On investor reluctance to buy stocks with markets at or near all-time highs:

Remarkably, looking at market data going back to the 1990s, even if a long-term investor only invested at the absolute highest price in the stock market each year, they would still do far better than staying in cash. The best time to invest is when one has the money to invest.
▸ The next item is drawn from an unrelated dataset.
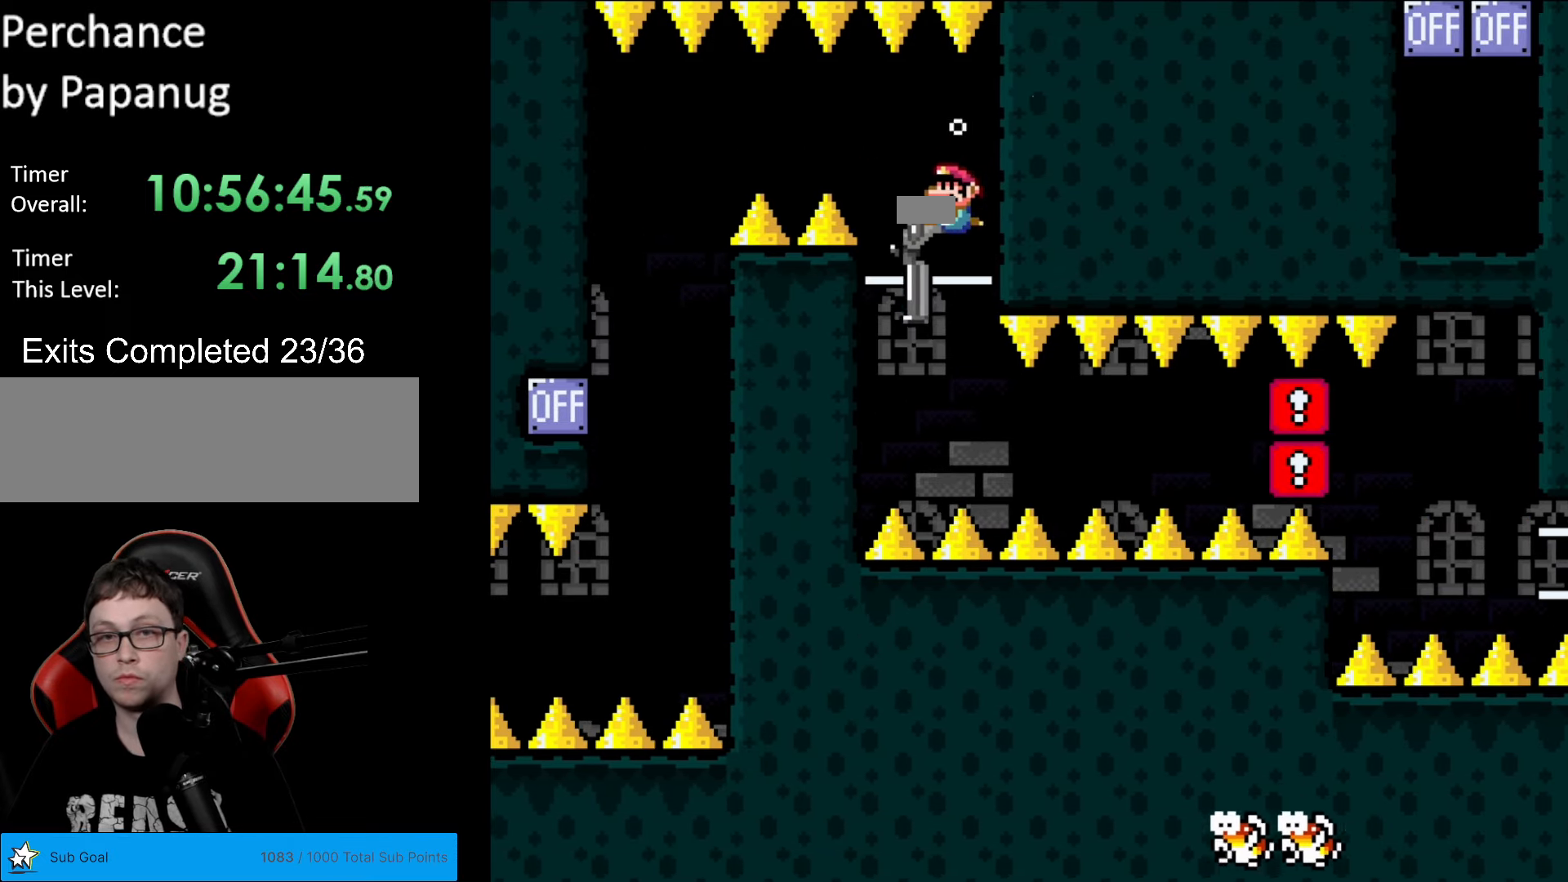
{"buttons": ["Y", "DPAD_DOWN"], "events": [[157, "DPAD_LEFT", "up"]]}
On pessimism about the bond market:

The dangers of the bond market are, in general, far overrated. Expected returns remain low compared to historical averages, yes, but not the extreme danger that we often hear about. Even since the election, after which interest rates moved sharply higher, the overall bond market still has a positive return on the year. And even if rates continue to move higher, the bond market is still more likely than not to generate a positive return based off historical data, including past periods of rising rates.

On generating current income from investments amid low interest rates:

The best way is with a diversified portfolio, including exposure to higher yielding international securities. One should also still emphasize a total return approach to even an income portfolio, and be aware of the relatively higher risks in many income-oriented asset classes.